The four platforms were built and installed during the 1970/1980 decade. Shell has lost its memory and a large part of its archives. According to a Norwegian study*, materials used during construction and exploitation could comprise asbestos, lead, mercury, PCB or flame retardants. The concrete used for offshore platforms is reinforced with additives to resist to the corrosion of the marine environment. Lead use is strongly suspected.

The NGO Robin des Bois (Robin Hood) is categorically opposed to this derogation plan, even considering the UK’s agreement in principle. Granting the derogation to Shell could make for leaving in situ decommissioned oil and gas platforms the standard procedure in the North Sea and in the arctic and subarctic waters.

Deindustrialisation of the sea must be done as strictly as on land. It is not tolerable to leave in the sea steel and concrete structures full of waste harmful for the marine flora and fauna as well as dangerous for the maritime traffic. Shell considers the entire Brent field area to be a halieutical and maritime desert. It’s not the case and with global warming in sight, it is probable that entire population of fish and marine organisms will move north. Likewise, passengers and goods maritime traffic could intensify as well. This so-called desert could become a place of life and traffic. The residues and structures left by Shell and the other companies would represent a health risk for the fishes and a physical risk for the fishing and transport activities. The concrete footings of the platforms will rise up about 30m from the sea level. The lighted warning beacons planned by Shell would have to last a thousand years.
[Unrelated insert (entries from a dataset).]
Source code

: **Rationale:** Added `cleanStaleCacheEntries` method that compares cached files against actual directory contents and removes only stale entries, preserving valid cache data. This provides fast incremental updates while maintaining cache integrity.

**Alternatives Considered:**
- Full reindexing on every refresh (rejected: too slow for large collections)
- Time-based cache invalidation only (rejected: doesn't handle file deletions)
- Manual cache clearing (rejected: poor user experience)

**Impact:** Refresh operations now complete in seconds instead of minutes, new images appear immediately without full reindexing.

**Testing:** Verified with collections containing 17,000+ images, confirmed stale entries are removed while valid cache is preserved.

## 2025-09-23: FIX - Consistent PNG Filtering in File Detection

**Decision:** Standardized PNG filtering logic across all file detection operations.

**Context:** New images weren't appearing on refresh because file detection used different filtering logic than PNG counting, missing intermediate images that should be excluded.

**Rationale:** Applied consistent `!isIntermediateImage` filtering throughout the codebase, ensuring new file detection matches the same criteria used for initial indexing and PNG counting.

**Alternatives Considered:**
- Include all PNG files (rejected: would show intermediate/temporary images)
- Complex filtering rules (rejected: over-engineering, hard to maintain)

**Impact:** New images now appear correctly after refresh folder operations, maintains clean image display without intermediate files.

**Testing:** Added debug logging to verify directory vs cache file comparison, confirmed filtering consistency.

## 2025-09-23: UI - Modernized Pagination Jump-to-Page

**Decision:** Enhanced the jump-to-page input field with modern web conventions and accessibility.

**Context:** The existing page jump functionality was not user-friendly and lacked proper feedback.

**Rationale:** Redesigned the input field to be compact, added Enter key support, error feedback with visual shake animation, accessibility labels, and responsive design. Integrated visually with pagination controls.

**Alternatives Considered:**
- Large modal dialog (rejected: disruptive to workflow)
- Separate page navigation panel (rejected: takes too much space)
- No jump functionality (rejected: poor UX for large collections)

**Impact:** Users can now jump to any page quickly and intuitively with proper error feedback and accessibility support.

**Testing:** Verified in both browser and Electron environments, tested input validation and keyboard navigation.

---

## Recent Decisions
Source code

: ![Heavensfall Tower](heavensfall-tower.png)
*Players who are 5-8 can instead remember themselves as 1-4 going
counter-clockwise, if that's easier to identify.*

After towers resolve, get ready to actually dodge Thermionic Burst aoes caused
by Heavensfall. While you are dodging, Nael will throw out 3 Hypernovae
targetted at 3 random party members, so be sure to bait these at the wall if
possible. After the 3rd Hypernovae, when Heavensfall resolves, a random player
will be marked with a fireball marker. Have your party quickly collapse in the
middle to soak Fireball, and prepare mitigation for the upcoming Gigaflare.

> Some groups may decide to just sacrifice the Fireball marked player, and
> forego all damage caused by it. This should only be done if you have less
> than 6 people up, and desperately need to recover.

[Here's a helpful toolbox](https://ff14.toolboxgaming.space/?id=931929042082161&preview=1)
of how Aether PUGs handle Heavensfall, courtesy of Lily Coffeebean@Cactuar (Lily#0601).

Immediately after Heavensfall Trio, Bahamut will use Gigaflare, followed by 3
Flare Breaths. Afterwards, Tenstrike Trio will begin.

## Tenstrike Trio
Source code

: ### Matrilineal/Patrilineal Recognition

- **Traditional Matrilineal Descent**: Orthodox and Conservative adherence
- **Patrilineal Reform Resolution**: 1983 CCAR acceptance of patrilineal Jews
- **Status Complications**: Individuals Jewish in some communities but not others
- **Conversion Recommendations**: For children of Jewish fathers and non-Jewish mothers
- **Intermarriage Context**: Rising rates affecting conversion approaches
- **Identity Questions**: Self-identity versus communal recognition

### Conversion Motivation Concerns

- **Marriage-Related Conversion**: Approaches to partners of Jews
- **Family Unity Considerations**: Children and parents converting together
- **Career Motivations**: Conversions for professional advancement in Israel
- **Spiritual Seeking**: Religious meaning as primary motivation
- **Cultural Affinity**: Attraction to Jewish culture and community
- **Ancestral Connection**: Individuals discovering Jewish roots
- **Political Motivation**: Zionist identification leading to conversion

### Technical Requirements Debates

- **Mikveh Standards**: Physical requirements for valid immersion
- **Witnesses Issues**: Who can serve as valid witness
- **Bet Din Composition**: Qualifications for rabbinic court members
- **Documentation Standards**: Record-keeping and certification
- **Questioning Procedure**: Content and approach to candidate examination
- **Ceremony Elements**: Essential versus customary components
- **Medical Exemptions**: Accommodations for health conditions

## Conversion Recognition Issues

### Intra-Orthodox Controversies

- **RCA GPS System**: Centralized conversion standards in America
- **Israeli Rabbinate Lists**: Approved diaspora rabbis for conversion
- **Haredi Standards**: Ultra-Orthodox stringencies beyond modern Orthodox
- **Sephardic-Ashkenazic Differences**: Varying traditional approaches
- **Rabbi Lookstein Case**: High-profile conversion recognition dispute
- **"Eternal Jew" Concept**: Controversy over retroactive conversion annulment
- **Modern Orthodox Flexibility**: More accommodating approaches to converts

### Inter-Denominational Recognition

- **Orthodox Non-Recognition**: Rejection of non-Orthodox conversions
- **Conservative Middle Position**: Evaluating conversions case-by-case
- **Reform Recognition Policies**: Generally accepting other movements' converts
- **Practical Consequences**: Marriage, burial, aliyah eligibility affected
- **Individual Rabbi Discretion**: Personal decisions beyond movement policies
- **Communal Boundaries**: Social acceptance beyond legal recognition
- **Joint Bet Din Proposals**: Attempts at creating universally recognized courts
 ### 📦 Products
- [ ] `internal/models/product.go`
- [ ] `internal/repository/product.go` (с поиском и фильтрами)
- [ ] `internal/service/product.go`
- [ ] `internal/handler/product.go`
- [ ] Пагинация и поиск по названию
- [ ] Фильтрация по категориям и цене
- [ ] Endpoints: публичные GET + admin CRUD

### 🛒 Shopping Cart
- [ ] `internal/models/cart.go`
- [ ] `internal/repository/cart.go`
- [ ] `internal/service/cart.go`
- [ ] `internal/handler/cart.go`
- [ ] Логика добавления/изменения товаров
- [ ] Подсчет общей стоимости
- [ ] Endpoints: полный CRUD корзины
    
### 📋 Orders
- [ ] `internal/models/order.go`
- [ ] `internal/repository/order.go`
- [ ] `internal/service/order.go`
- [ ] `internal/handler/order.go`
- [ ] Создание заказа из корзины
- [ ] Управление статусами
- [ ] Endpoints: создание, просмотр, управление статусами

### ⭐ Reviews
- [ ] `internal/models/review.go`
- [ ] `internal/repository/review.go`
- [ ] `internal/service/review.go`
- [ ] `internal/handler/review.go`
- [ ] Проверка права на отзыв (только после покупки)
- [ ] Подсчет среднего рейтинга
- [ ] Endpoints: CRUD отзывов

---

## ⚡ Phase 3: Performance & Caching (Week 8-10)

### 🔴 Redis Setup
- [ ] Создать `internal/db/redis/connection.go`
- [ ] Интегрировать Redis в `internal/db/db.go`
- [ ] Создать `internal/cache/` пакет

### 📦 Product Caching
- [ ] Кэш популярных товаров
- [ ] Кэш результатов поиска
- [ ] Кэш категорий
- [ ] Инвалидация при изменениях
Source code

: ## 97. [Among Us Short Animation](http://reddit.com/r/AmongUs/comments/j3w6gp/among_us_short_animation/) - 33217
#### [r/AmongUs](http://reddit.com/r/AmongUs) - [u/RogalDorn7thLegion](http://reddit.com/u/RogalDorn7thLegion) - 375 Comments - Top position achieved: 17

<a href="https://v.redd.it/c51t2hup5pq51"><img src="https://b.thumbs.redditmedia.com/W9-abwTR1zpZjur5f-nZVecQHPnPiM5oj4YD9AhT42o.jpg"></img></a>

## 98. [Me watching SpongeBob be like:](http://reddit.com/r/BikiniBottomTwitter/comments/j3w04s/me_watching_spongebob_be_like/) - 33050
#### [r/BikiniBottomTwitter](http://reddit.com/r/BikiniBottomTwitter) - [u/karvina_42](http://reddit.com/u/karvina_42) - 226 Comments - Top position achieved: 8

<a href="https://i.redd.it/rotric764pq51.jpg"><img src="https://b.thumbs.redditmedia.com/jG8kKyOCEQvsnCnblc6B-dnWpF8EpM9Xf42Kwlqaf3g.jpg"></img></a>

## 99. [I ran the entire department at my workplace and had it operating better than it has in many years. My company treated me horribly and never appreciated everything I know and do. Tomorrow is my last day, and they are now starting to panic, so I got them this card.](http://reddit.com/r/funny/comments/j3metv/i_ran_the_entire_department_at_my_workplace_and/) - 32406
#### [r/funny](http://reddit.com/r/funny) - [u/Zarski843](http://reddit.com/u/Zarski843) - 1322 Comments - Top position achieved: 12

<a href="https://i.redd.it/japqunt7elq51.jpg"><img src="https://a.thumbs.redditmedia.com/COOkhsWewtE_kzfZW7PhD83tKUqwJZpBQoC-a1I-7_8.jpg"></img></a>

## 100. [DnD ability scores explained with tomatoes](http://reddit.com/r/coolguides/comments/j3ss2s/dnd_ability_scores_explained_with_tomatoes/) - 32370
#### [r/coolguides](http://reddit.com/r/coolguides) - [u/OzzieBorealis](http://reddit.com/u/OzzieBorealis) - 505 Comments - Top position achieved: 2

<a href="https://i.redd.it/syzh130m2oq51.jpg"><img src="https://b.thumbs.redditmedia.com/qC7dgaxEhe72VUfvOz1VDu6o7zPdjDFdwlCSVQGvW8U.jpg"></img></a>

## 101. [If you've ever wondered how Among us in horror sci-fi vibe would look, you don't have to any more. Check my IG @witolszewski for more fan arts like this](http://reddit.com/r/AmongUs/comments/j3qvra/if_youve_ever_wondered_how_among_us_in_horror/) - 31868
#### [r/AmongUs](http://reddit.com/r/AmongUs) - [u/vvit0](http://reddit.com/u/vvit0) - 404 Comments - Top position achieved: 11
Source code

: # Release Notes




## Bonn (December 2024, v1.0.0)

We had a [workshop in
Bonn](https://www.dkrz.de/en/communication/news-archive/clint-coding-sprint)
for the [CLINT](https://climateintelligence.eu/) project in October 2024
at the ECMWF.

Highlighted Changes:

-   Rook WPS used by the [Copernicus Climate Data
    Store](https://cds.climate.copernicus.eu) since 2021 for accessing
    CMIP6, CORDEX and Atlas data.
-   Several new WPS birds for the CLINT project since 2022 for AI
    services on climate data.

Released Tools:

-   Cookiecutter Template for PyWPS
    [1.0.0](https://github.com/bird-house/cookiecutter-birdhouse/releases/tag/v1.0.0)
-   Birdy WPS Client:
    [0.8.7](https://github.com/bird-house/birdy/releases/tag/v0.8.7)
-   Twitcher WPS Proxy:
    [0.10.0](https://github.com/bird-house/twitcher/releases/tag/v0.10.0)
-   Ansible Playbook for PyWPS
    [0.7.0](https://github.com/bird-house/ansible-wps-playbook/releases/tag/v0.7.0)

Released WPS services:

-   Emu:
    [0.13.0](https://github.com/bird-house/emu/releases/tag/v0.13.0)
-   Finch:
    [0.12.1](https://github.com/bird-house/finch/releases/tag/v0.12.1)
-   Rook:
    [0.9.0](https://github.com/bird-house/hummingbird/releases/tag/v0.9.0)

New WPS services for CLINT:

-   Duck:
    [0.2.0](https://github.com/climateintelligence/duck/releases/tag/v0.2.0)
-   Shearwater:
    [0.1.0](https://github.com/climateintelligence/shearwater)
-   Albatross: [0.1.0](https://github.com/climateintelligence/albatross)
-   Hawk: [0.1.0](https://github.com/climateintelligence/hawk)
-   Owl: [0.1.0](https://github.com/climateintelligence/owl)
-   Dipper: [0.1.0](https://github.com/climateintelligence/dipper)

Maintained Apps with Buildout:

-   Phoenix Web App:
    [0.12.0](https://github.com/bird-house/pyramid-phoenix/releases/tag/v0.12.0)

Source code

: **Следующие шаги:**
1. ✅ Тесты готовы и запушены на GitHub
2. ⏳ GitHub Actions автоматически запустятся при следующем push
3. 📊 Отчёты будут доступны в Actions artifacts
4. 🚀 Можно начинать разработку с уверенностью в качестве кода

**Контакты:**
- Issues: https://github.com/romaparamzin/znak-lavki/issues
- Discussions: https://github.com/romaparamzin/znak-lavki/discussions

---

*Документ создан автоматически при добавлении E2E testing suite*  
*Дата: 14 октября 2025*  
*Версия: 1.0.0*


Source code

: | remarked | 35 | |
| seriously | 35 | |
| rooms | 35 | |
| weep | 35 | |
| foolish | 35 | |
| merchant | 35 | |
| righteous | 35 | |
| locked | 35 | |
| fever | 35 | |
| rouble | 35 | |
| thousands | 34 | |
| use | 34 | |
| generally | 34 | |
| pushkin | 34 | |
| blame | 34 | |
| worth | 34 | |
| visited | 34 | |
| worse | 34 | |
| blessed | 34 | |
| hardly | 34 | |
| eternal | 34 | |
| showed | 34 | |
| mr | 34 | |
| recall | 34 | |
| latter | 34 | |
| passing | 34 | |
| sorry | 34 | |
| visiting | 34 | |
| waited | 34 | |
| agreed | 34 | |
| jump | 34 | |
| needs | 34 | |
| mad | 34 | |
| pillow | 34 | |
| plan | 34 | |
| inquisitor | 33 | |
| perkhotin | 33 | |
Leave a decommissioned oil platform in place means creating a new underwater polluted site.

* Inventory Mapping of Hazardous Materials Decommissioning of Oil & Gas Installations, Kjell Arne Skålevik Kværner Stord, 2016

Note : OSPAR is an international cooperation convention created in 1972 to protect the marine environment of the North-East Atlantic. The European Community and fifteen countries are members : Belgium, Denmark, Finland, France, Germany, Iceland, Ireland, Luxembourg, the Netherlands, Norway, Portugal, Spain, Sweden, the United Kingdom. Finland, Luxembourg and Switzerland are Contracting Parties: the rivers that flow from or through them have an influence on the quality of the Atlantic’s marine waters. Robin des Bois has been an observer at the OSPAR Commission since 2005.